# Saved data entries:
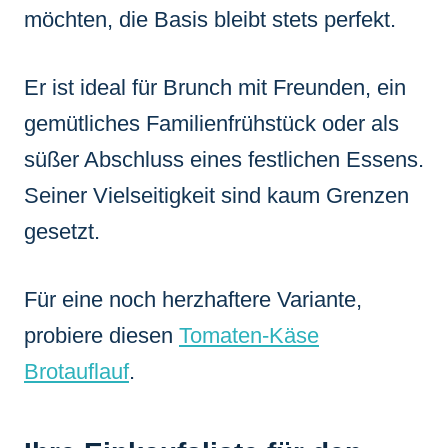
möchten, die Basis bleibt stets perfekt.
Er ist ideal für Brunch mit Freunden, ein
gemütliches Familienfrühstück oder als
süßer Abschluss eines festlichen Essens.
Seiner Vielseitigkeit sind kaum Grenzen
gesetzt.
Für eine noch herzhaftere Variante,
probiere diesen
Tomaten-Käse
Brotauflauf
.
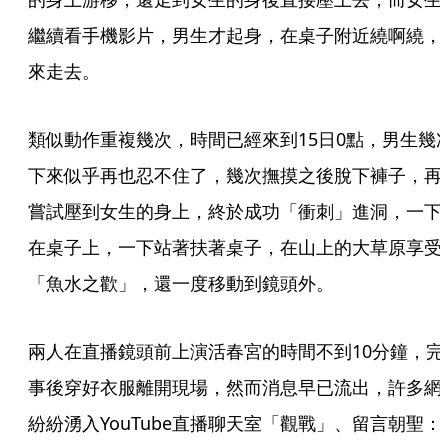
繼續看手機影片，男生才起身，在桌子附近繞啊繞，
來走去。
類似動作重複幾次，時間已經來到15日0點，男生幾
下來似乎再也忍不住了，幾次撫摸之後脫下褲子，再
嘗試壓到女生的身上，終於成功「衝刺」進洞，一下
在桌子上，一下站著扶著桌子，在山上的大草原享受
「魚水之歡」，還一度移動到鏡頭外。
兩人在直播鏡頭前上演活春宮的時間不到10分鐘，完
事後穿好衣服離開現場，然而消息早已流出，許多網
紛紛湧入YouTube直播聊天室「觀戰」、留言朝聖：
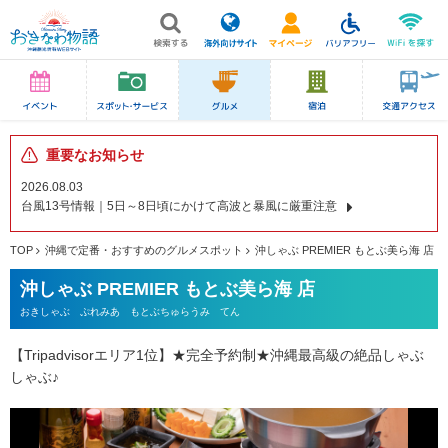
重要なお知らせ
2026.08.03
台風13号情報｜5日～8日頃にかけて高波と暴風に厳重注意
TOP
沖縄で定番・おすすめのグルメスポット
沖しゃぶ PREMIER もとぶ美ら海 店
沖しゃぶ PREMIER もとぶ美ら海 店
おきしゃぶ ぷれみあ もとぶちゅらうみ てん
【Tripadvisorエリア1位】★完全予約制★沖縄最高級の絶品しゃぶ
しゃぶ♪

# REQUIRED ACTION:
Could you turn the text of all the items above into a JSON list of strings, one string per line, with blank lines left out and the pictures omitted?

# OUTPUT:
[
  "möchten, die Basis bleibt stets perfekt.",
  "Er ist ideal für Brunch mit Freunden, ein",
  "gemütliches Familienfrühstück oder als",
  "süßer Abschluss eines festlichen Essens.",
  "Seiner Vielseitigkeit sind kaum Grenzen",
  "gesetzt.",
  "Für eine noch herzhaftere Variante,",
  "probiere diesen",
  "Tomaten-Käse",
  "Brotauflauf",
  ".",
  "繼續看手機影片，男生才起身，在桌子附近繞啊繞，",
  "來走去。",
  "類似動作重複幾次，時間已經來到15日0點，男生幾",
  "下來似乎再也忍不住了，幾次撫摸之後脫下褲子，再",
  "嘗試壓到女生的身上，終於成功「衝刺」進洞，一下",
  "在桌子上，一下站著扶著桌子，在山上的大草原享受",
  "「魚水之歡」，還一度移動到鏡頭外。",
  "兩人在直播鏡頭前上演活春宮的時間不到10分鐘，完",
  "事後穿好衣服離開現場，然而消息早已流出，許多網",
  "紛紛湧入YouTube直播聊天室「觀戰」、留言朝聖：",
  "重要なお知らせ",
  "2026.08.03",
  "台風13号情報｜5日～8日頃にかけて高波と暴風に厳重注意",
  "TOP",
  "沖縄で定番・おすすめのグルメスポット",
  "沖しゃぶ PREMIER もとぶ美ら海 店",
  "沖しゃぶ PREMIER もとぶ美ら海 店",
  "おきしゃぶ ぷれみあ もとぶちゅらうみ てん",
  "【Tripadvisorエリア1位】★完全予約制★沖縄最高級の絶品しゃぶ",
  "しゃぶ♪"
]